I'm totally with you on the mash. My mother makes the best so I still have a ways to go. Still I like having options for folks who are not of the same mashed mindset.
So Diva, the stuffing seems to be where folks family heritage seems to express itself...what kind of stuffing went into your bird? I love hearing about the ravioli and pumpkin stuffed raviolis.
Working after Thanksgiving is a must since we are a company that has Union workers. It's not a day off for them so some of us are called upon to come in. I actually got some work done so it helped me. Plus I like my guys. They know the best places to eat lunch and bring me venison. It's a good thing.
Glad I could bring you Thanksgiving through the wonders of the Internet.
MS, if you look at the picture of all the food on the table and check out the far upper left hand corner you can just make out a dog snout stealing illicit sniffs of delicious turkey. What? Are you telling me to get away from the table...but I'm old and deaf...when I need to be....
Moi, it is a great holiday, one of my favs. Fat and happy should be the theme to be followed. I hope you had a good one.

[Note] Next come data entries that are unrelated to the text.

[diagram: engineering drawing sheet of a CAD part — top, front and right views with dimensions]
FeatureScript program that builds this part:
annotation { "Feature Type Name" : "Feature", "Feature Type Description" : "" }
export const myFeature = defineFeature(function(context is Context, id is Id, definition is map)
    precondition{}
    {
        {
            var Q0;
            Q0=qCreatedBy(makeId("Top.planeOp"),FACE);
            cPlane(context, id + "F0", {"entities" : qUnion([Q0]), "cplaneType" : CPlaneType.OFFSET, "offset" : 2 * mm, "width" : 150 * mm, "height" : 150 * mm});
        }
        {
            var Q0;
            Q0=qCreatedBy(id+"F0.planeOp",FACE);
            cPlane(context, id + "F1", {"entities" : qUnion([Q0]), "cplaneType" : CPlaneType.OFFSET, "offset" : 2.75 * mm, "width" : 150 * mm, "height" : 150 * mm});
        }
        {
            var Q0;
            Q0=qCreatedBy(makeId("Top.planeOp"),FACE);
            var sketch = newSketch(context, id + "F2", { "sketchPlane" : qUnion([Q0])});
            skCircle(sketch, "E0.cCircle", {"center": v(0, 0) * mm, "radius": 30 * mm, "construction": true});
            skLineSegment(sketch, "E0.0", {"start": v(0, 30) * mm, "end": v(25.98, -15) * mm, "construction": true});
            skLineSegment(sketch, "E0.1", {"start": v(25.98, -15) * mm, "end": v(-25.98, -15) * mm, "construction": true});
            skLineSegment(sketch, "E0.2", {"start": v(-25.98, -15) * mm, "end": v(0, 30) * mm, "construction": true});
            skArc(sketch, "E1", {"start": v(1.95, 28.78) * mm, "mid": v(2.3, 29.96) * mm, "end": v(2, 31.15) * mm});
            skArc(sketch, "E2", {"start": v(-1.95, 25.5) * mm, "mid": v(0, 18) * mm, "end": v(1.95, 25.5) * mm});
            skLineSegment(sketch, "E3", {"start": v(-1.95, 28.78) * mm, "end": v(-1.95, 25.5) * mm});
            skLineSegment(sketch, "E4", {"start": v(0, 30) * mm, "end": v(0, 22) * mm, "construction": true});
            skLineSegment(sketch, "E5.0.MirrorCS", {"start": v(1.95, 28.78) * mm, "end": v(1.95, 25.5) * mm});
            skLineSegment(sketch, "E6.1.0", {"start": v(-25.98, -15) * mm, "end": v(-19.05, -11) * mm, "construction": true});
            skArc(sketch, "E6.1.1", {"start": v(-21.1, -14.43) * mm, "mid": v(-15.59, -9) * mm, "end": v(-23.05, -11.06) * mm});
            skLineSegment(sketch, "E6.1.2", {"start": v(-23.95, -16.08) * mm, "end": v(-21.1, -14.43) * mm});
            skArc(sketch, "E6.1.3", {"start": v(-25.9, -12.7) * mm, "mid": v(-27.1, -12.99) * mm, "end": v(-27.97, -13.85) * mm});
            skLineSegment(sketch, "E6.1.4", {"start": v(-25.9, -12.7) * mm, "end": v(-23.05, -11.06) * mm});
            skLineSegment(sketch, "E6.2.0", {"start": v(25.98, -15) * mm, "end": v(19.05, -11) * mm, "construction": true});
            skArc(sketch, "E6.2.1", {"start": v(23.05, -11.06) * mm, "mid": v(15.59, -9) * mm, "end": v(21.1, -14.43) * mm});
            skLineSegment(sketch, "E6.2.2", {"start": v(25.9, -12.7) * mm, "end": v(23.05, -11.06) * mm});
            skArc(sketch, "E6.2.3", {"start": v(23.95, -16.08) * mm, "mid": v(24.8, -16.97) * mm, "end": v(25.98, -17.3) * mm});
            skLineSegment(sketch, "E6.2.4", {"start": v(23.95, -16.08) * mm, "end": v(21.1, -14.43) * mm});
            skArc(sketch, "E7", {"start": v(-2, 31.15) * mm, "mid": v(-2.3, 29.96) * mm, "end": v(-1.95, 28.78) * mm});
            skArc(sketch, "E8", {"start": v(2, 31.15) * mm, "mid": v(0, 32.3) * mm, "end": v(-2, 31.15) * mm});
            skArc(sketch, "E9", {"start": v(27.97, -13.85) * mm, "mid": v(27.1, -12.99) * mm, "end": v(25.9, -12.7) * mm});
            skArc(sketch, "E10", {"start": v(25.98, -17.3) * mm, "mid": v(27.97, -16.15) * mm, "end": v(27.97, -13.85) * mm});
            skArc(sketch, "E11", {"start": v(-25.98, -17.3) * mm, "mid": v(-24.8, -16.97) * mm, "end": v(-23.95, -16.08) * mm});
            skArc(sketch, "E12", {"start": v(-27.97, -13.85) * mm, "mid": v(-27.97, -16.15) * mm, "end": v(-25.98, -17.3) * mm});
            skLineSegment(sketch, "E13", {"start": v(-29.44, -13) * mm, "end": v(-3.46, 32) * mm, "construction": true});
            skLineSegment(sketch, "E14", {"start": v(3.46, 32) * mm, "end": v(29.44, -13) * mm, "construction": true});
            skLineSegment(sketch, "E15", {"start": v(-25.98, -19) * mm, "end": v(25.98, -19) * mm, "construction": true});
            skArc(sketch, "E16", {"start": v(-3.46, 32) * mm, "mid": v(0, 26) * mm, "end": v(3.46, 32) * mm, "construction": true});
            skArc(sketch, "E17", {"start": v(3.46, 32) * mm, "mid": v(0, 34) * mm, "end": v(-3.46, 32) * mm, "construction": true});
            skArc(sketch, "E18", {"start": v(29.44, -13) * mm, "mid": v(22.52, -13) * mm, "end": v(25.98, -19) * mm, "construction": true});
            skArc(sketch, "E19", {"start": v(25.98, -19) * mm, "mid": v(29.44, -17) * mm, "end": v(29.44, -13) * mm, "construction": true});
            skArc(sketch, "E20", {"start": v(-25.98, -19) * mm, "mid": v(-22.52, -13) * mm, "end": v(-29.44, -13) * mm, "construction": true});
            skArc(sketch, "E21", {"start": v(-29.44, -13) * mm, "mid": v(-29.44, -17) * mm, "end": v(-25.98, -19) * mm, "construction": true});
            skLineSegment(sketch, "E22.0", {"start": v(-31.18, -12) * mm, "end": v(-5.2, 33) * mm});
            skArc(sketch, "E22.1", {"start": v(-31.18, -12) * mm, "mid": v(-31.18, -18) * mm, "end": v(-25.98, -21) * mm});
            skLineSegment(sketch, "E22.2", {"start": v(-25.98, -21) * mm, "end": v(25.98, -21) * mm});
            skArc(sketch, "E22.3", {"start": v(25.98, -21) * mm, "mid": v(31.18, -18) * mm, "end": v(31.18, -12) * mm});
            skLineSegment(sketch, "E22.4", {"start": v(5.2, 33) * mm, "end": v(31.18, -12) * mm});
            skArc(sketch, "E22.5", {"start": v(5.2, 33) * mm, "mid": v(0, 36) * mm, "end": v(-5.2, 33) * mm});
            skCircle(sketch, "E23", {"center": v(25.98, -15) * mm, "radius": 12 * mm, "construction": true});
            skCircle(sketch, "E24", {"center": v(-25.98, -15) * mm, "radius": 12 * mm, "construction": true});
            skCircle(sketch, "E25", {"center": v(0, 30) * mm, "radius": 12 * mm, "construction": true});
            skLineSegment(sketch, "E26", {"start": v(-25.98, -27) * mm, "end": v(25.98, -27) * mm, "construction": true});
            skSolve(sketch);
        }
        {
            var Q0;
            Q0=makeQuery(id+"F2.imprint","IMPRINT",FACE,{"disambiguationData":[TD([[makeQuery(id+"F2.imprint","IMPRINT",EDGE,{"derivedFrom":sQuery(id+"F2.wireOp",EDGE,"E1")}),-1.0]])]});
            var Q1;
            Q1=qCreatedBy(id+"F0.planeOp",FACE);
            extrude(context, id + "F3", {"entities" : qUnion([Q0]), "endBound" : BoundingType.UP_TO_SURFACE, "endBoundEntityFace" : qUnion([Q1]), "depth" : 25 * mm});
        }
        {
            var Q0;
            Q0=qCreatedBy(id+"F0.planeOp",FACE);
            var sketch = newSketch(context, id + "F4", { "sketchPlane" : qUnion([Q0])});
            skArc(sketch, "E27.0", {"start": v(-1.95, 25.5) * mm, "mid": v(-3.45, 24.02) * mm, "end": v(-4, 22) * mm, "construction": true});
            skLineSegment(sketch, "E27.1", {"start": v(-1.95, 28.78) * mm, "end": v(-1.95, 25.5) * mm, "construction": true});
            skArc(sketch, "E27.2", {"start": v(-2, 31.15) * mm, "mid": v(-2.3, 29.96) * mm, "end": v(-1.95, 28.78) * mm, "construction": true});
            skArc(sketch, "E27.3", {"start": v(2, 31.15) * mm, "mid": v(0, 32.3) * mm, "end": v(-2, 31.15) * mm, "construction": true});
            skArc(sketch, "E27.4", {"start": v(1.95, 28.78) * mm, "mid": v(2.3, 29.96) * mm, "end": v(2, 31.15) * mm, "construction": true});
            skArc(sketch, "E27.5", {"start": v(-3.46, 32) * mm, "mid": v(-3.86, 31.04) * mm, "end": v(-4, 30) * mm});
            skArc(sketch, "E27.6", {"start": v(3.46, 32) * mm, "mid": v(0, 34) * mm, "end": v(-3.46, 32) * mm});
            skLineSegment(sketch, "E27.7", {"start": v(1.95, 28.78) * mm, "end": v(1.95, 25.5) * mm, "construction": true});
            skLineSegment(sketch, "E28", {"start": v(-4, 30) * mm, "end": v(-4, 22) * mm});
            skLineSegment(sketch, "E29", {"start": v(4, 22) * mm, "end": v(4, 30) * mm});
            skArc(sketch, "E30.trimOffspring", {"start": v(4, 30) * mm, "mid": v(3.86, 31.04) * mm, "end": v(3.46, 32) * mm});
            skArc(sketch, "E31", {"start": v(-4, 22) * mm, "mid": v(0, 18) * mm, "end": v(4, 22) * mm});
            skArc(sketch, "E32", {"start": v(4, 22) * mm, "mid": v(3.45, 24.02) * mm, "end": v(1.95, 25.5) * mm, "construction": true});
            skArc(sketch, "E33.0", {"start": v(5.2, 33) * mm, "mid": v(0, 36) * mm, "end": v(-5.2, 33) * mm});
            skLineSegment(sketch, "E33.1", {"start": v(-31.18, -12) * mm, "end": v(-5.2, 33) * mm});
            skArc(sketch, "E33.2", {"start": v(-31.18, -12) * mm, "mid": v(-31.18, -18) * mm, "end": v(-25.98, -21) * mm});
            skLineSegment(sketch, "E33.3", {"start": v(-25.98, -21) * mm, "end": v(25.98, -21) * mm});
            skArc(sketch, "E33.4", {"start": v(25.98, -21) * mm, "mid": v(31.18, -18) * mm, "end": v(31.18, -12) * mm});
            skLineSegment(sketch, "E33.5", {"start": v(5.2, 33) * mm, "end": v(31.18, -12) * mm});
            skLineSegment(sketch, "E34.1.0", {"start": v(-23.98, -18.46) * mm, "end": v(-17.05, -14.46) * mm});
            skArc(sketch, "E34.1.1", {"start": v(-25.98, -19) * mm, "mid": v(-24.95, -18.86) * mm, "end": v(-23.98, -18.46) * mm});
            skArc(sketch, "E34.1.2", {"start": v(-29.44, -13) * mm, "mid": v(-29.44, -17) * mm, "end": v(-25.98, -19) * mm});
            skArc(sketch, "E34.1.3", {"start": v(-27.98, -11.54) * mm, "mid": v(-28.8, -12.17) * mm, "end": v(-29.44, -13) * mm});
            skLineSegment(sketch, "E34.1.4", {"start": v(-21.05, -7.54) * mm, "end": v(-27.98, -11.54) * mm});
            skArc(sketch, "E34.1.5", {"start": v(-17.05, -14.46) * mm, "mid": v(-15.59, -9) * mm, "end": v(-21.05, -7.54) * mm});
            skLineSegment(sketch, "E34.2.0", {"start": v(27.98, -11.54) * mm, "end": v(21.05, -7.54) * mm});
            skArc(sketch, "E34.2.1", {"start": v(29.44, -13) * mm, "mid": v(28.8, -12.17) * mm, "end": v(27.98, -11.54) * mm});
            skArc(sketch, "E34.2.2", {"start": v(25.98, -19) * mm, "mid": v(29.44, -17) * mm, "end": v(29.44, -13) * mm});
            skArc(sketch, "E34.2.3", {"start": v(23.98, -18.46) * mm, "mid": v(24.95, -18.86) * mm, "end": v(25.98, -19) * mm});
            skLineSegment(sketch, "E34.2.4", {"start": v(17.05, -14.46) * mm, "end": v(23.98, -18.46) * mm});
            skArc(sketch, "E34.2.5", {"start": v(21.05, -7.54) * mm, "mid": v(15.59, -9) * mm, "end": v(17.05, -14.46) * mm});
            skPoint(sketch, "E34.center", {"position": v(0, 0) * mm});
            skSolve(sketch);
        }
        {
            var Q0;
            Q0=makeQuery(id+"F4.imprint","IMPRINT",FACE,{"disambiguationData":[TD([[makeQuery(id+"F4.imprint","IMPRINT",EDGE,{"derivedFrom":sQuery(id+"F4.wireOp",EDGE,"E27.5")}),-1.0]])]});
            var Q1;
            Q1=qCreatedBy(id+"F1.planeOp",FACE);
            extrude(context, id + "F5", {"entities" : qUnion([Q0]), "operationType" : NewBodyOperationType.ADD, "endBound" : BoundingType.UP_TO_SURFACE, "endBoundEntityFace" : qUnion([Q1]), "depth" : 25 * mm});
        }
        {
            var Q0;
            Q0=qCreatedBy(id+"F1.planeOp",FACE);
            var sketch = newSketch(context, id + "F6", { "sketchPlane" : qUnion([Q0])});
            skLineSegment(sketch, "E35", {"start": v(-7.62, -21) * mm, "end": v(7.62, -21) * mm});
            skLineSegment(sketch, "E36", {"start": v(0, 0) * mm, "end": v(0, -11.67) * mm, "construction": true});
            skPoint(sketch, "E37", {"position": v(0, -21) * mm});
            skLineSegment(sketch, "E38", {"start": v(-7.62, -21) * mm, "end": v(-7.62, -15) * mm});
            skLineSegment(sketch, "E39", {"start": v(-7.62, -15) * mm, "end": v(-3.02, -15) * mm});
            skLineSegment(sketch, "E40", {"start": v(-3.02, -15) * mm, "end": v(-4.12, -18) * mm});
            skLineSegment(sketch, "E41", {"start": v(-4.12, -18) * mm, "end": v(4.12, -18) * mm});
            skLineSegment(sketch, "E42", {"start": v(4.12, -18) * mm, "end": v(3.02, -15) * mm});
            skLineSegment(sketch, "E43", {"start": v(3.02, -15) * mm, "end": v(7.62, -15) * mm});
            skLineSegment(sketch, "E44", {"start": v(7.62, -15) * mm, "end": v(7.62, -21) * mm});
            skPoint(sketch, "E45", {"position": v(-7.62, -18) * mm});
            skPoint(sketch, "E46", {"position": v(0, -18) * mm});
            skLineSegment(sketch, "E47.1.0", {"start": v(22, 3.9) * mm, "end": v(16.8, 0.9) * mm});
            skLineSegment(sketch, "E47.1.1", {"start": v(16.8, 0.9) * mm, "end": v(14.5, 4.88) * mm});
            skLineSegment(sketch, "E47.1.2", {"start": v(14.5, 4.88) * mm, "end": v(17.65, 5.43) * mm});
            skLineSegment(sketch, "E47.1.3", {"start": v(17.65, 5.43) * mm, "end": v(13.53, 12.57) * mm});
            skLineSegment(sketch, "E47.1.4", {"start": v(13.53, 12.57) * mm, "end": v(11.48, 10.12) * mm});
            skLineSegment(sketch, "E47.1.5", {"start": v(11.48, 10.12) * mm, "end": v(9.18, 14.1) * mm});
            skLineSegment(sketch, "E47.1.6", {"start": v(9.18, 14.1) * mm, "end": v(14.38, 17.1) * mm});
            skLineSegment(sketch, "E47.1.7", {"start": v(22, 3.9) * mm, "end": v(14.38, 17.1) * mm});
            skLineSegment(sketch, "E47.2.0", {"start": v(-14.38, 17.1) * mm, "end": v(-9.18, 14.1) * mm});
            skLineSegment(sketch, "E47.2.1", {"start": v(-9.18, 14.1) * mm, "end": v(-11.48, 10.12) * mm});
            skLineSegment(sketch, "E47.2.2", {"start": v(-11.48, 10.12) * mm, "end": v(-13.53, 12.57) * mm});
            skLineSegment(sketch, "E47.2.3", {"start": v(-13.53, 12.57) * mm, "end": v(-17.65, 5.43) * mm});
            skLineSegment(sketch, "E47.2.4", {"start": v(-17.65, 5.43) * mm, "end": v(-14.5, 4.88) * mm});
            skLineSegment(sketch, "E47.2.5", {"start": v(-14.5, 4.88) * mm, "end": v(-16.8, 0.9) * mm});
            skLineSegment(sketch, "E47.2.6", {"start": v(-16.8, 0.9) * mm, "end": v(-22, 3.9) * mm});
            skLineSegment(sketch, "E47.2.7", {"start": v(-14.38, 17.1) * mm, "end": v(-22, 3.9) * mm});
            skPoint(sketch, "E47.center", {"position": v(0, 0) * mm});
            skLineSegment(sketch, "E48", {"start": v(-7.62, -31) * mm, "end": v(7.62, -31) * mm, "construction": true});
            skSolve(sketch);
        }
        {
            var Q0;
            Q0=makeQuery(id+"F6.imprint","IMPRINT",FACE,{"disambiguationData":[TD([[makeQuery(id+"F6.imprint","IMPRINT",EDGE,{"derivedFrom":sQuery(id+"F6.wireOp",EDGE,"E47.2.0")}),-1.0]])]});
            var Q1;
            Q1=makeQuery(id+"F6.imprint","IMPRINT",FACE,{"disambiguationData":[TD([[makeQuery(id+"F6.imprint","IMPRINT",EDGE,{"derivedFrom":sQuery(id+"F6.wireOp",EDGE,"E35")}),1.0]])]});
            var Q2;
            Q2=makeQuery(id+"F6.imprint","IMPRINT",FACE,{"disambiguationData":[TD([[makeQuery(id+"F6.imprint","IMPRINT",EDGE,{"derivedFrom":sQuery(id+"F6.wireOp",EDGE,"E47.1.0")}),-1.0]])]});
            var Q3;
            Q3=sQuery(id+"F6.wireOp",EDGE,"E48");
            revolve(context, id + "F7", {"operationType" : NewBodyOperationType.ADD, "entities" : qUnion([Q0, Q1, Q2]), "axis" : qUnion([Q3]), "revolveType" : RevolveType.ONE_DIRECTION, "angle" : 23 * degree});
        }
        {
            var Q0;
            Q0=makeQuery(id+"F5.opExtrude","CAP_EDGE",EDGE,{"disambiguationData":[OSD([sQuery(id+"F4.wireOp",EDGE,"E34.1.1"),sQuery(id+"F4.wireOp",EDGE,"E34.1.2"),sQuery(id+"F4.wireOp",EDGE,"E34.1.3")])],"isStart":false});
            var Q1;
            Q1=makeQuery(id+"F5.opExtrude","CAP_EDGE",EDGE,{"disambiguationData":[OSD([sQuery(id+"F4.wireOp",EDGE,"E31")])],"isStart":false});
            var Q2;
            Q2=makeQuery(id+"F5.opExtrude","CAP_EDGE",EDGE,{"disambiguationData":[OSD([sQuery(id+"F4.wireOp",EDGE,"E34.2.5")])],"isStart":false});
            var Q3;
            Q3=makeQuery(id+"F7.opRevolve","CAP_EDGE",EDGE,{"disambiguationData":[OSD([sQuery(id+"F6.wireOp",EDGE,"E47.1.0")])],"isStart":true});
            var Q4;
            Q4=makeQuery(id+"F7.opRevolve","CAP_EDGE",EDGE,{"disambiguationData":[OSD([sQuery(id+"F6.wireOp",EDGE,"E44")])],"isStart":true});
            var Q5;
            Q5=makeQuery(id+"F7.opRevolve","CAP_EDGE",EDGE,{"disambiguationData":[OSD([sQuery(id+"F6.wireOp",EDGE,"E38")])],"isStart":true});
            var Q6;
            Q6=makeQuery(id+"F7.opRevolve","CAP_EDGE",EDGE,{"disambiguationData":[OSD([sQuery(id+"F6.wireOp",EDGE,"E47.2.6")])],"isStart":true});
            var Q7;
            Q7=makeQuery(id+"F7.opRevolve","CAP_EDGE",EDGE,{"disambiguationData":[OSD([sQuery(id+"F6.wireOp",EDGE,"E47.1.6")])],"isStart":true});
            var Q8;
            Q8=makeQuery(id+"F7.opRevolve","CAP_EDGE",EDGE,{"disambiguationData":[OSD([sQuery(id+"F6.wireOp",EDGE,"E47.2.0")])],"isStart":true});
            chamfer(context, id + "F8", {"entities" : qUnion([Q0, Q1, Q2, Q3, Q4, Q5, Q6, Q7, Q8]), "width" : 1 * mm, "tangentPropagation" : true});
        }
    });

Sham I grew up on the trad stuffing of white bread, sage and celery. But, I do home made corn bread and pork sausage stuffing with apples and loads of fresh sage. YUM! And in the bird it goes, oh yeah!
After getting ill on the turkey brought home from Boston Market, I didn't think I'd ever want turkey again. But I do. Right now for breakfast a nice little sammie with some dressing would do me just fine. Oh well.....I lost 3 lbs. instead of gaining five! haha! Guess I gotta be thankful for something this weekend!